The three finalists in this year’s Ahuwhenua Young Māori Grower Award are flourishing as leaders after having the opportunity to develop their skills in an intense study tour.
The finalists are Finnisha Tuhiwai 25, Brandon Cross, 24, and Maatutaera Akonga, 26, and the three-day-tour was designed to give the finalists an insight into the innovation in horticulture and to be inspired by Māori leaders and learn from key people in the sector.
“We did a lot of travelling around, visiting places, doing a lot of work in horticulture and just learning a lot of new things that are not just for what I do in this industry. So it was awesome,” says Tuhiwai who works as a packhouse manager for Maungatapere Berries in Maungatapere, a rural township west of Whangarei.
As part of the tour, the finalists visited the Ngāti Pahauwera Development Trust orchard in Napier to be interviewed and filmed. They also took part in a leadership programme with special guest Kristy Roa, the 2019 Ahuwhenua Young Māori Farmer Sheep and Beef winner.
They visited the Plant and Food Research facility in Hawke's Bay, were hosted by the Turners and Growers innovation team and Berries Farm NZ, and participated in a presentation from Horticulture New Zealand.
“It taught me a lot more confidence and to continue striving for what I want in this industry and just keep going and just keep working hard,” Tuhiwai says.
Judge Matiu Julian of Primary ITO says the group also had dinner with the chair of Ngati Kahungunu, Ngahiwi Tomoana, his wife Mere and Karl Wixon, a designer, educator, project manager and “kaupapaholic”.
“All the finalists were treated to stories of inspiration and wisdom they will never forget,” Julian says.
Developing Māori leaders
With Māori making up 28% of the workforce in the horticulture sector but only 4% in leadership roles, the award aims to develop Māori leaders in the farming and horticulture sectors.

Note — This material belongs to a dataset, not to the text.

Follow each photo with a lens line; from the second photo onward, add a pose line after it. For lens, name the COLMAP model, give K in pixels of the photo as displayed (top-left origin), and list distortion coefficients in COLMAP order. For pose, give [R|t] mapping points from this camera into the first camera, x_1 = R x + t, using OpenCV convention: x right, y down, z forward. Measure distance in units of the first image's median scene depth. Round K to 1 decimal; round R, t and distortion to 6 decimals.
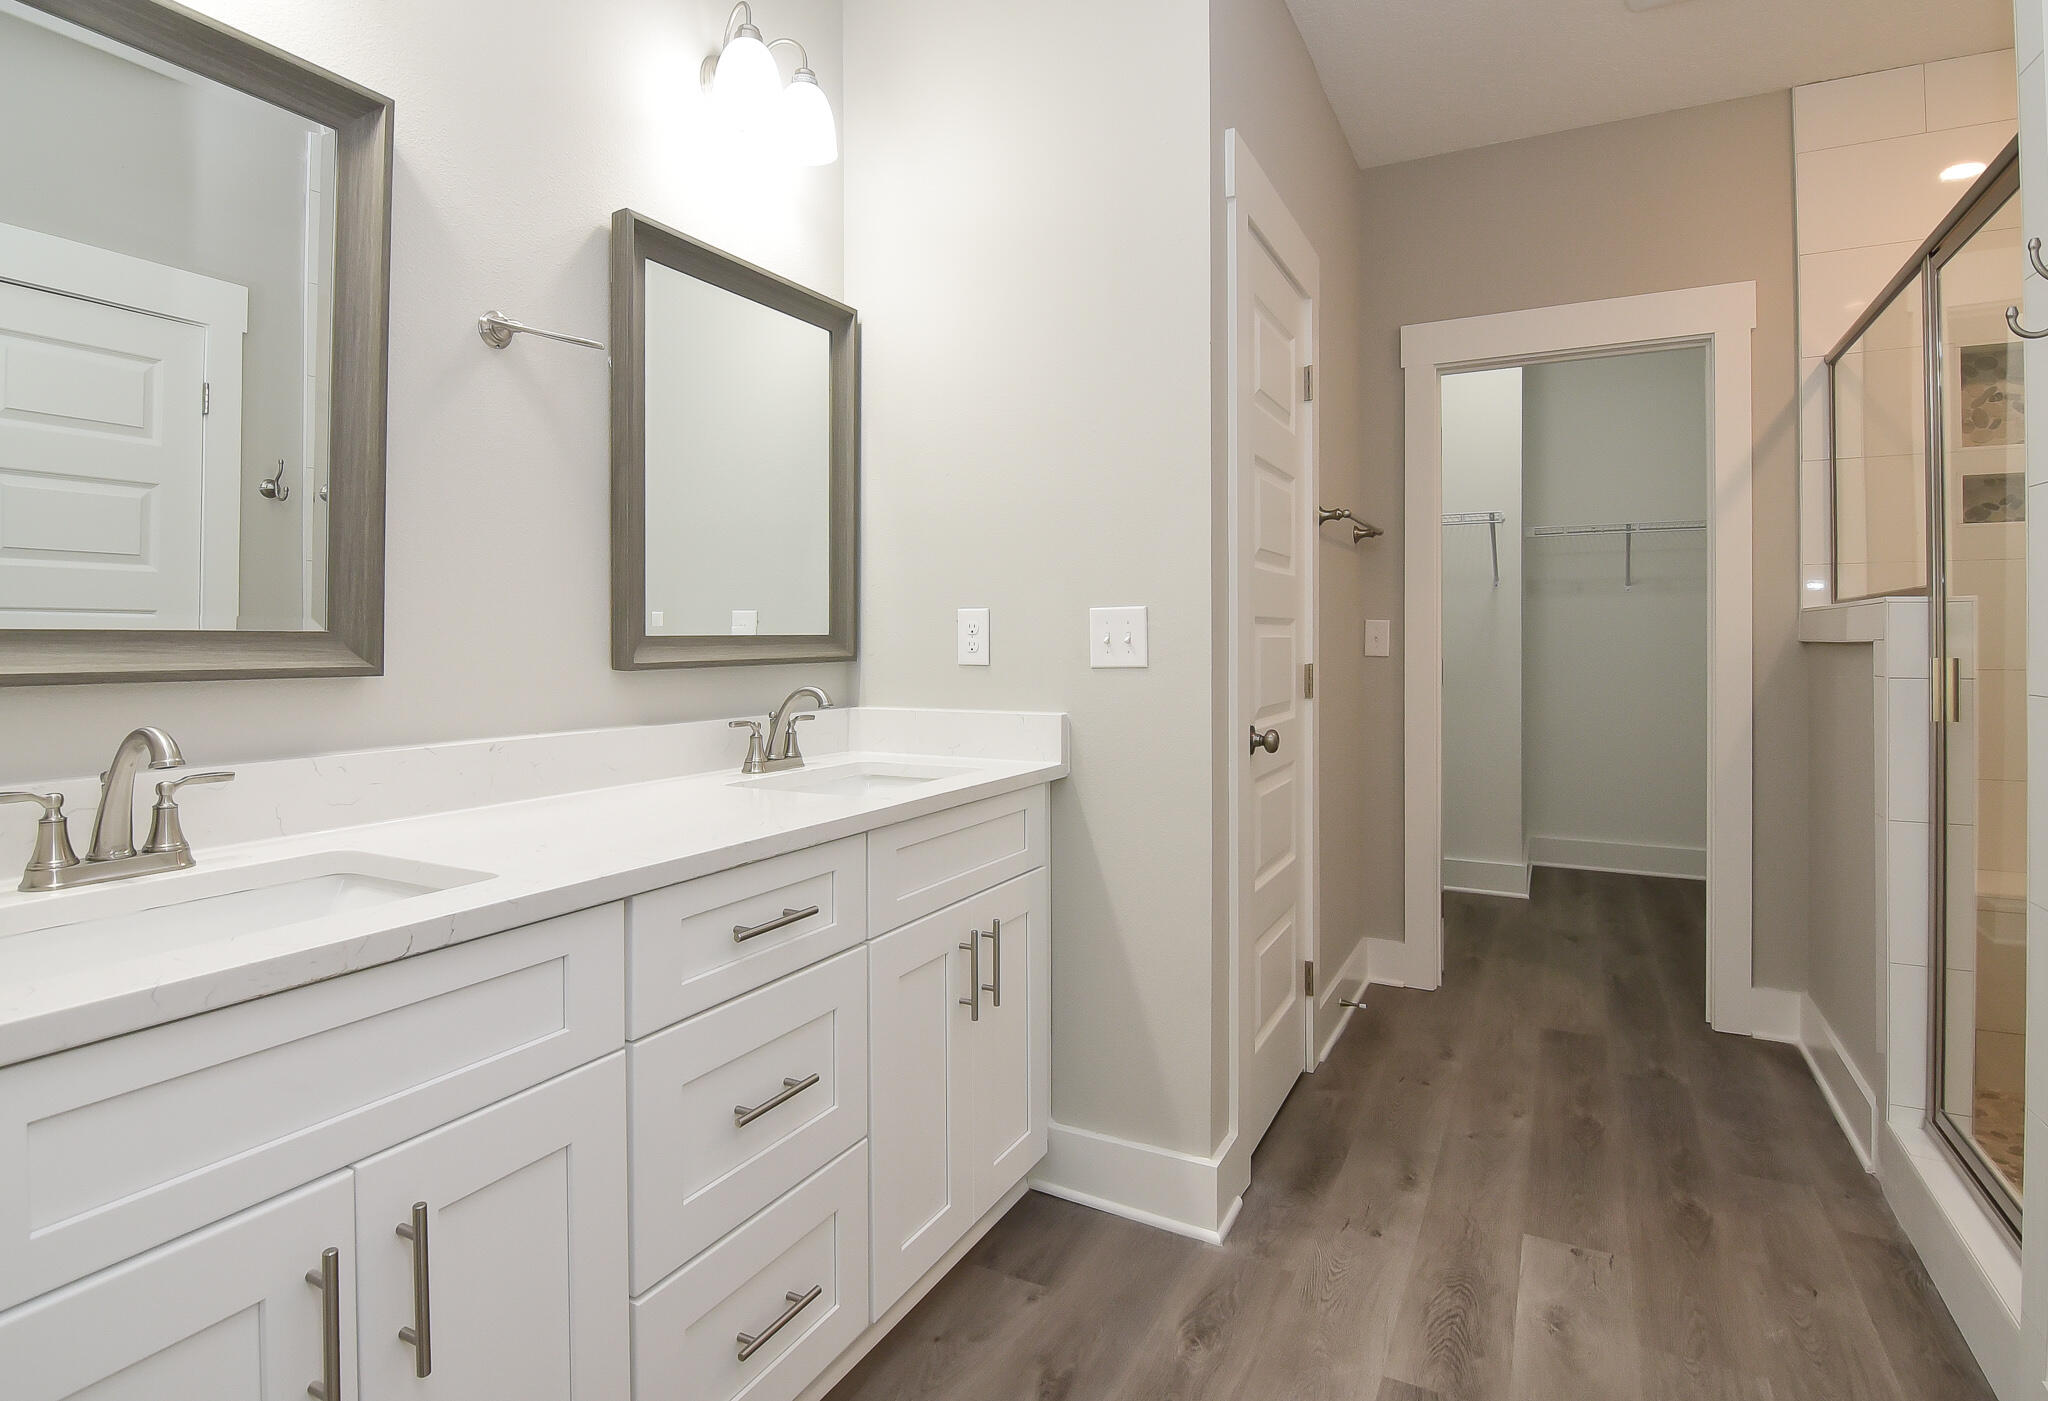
lens RADIAL K [[1050.9, 0, 1016.5], [0, 1050.9, 635.4], [0, 0, 1]] dist [-0.004812, -0.009906]
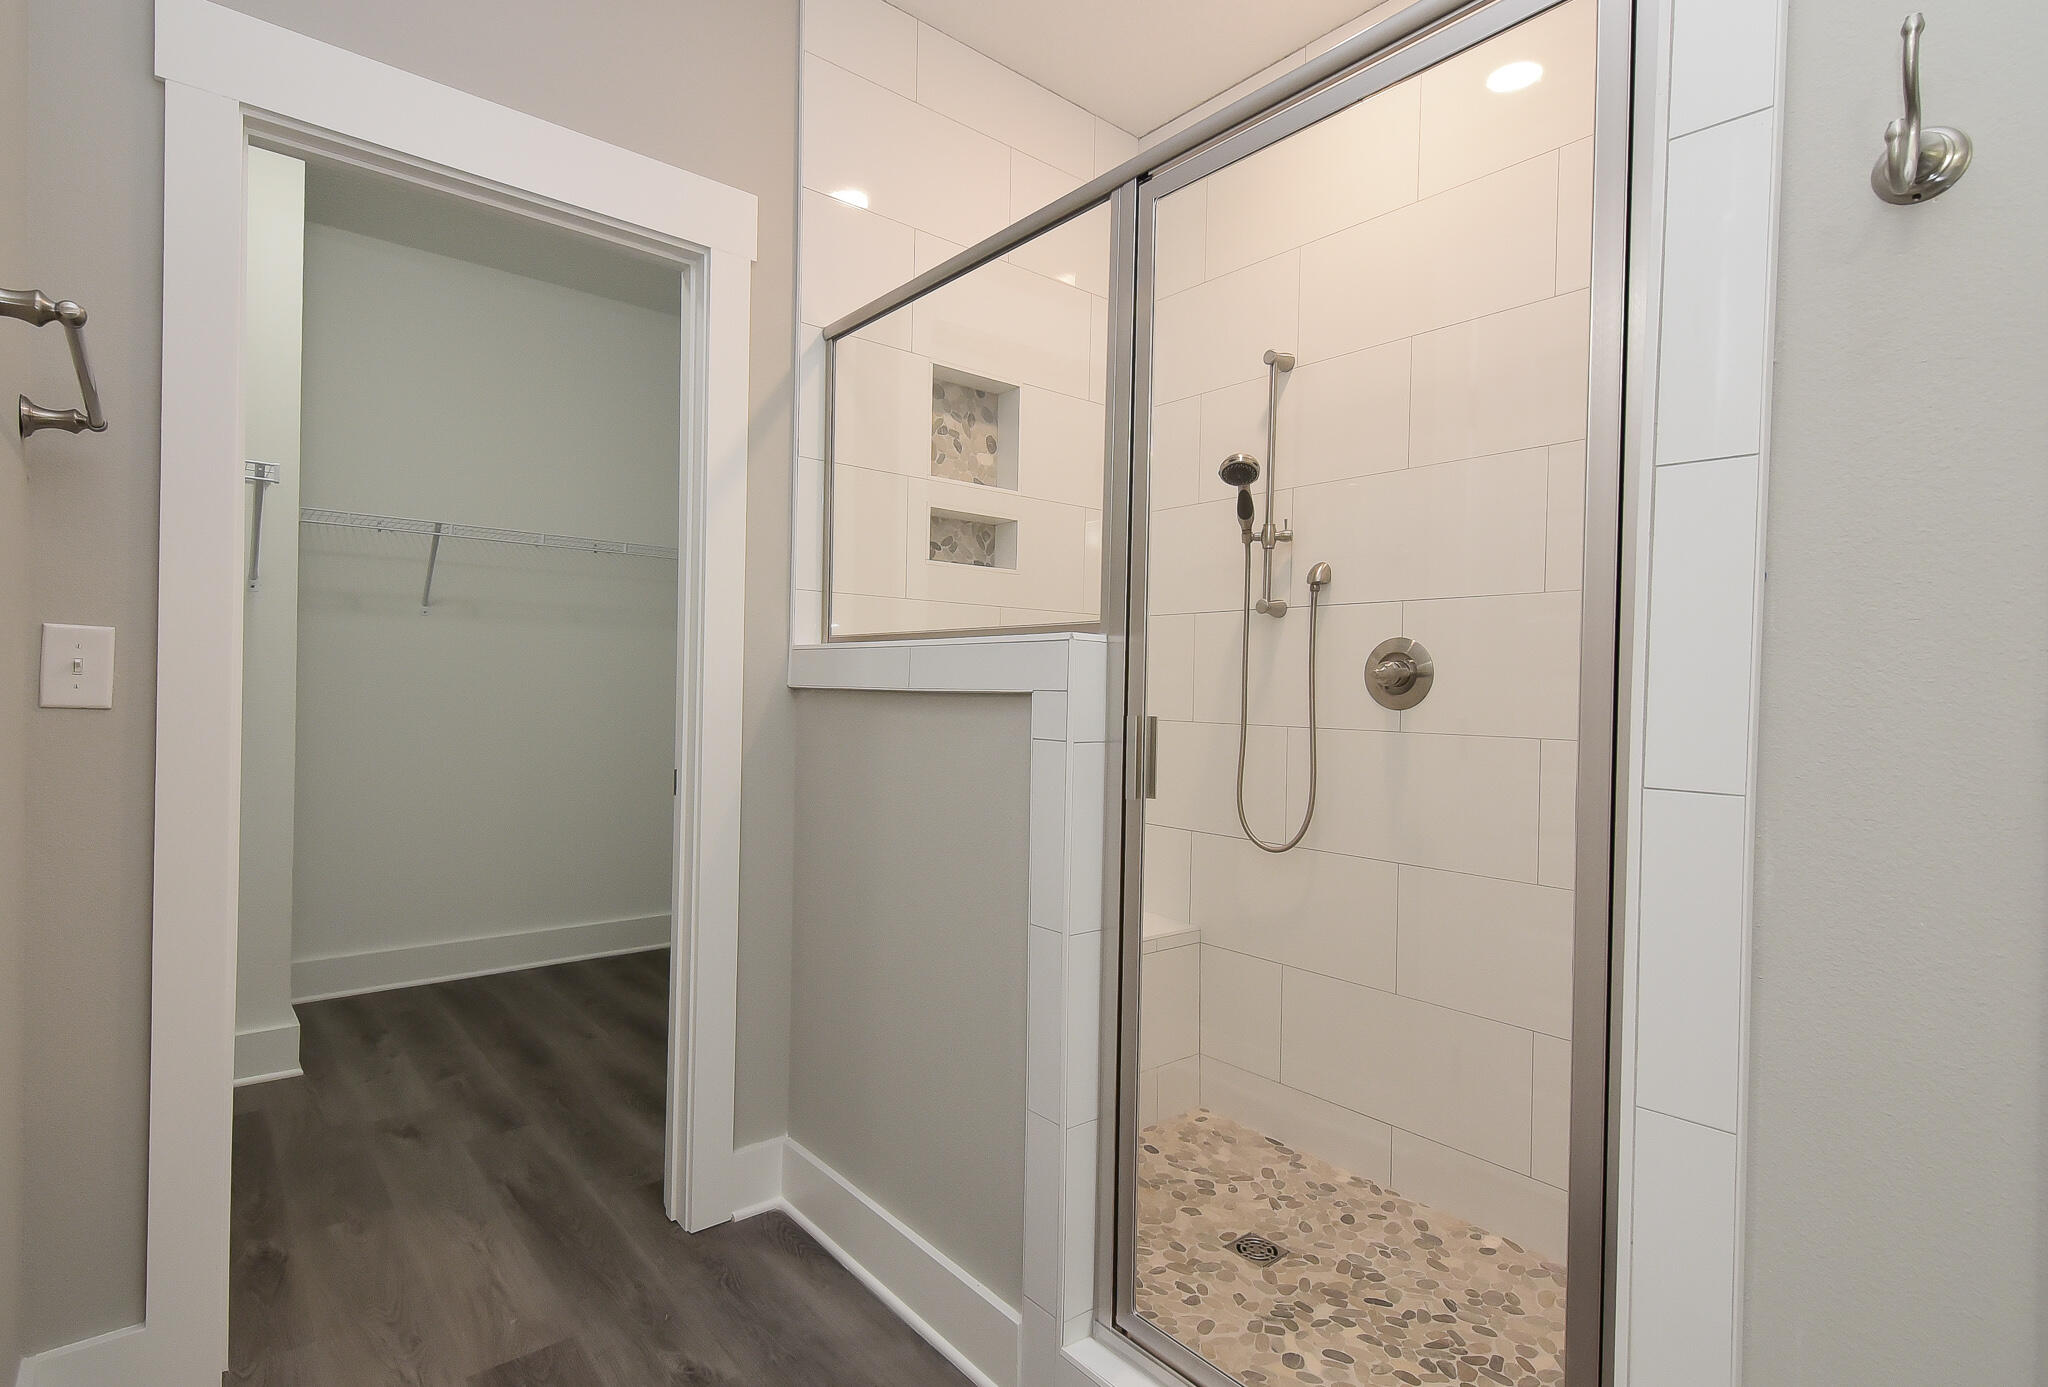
lens RADIAL K [[1007.5, 0, 1024.0], [0, 1007.5, 693.5], [0, 0, 1]] dist [-0.000629, -0.000330]
pose [[0.374996, 0.005337, 0.927011, 0.116417], [-0.024811, 0.999683, 0.004282, 0.002861], [-0.926694, -0.024606, 0.375009, 0.539654]]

Julian says all three finalists are already in leadership roles but they are the "exception rather than the rule".
He says the challenge before them is to think about the types of experiences they want to have, how they want to grow and how they can give back to their whānau and communities.

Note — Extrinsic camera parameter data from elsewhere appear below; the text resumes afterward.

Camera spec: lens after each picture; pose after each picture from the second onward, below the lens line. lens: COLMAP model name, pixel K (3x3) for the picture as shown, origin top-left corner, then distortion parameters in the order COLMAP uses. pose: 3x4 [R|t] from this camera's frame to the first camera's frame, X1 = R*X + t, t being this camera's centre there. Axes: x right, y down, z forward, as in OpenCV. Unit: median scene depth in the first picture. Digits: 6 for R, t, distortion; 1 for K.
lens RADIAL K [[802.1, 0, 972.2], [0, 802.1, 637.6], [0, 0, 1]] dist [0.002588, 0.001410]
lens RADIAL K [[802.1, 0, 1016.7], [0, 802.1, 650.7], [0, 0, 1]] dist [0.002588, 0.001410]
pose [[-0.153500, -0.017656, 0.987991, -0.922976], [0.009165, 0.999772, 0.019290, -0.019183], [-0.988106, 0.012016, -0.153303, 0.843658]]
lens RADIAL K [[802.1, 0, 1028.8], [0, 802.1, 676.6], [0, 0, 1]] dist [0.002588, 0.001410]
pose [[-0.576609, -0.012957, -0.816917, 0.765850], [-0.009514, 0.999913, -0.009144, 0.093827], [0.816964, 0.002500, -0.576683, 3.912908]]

“There are many examples of Māori excellence for the finalists to be inspired by and being Māori is to be gifted with talent and vision, with an innate sense for the health and wellbeing of others. This is manaakitanga.”
Tuhiwai says it’s important for other Māori in the industry to strive as leaders.
“I believe Māori are natural leaders and, when they’re shown the ladder to climb in this leadership, especially in horticulture, they will achieve a lot in this industry.”
The Ahuwhenua Young Māori Grower Award is built on the vision of leaders Sir Apirana Ngata and Lord Bledisloe who sought to inspire and encourage Māori to excel in the wider agri-sector.
The winner will be announced in Rotorua on Friday, November 20 at the Ahuwhenua Trophy awards dinner.
About the finalists:
- Brandon Darny Paora Nga Moki Cross - Ngāi Tūkairangi , Ngāi Te Rangi, Te Whānau -a-Apanui, Ngāti Porou. Brandon works as a trainee orchard manager for the large kiwifruit orchard management and post-harvest company Seeka.
- Maatutaera Tipoki Akonga - Ngāi Tahu, Ngāti Porou, Ngāti Kahungungu. Maatutaera works as a senior leading hand at Llewellyn Horticulture in the Hastings area.
- Finnisha Nicola Letitia Tuhiwai - Ngāti Te Rino rāua ko Te Parawhau ngā hapū, ko Ngāpuhi te iwi. Tuhiwai works as a packhouse manager for Maungatapere Berries west of Whangarei in rural township Maungatapere.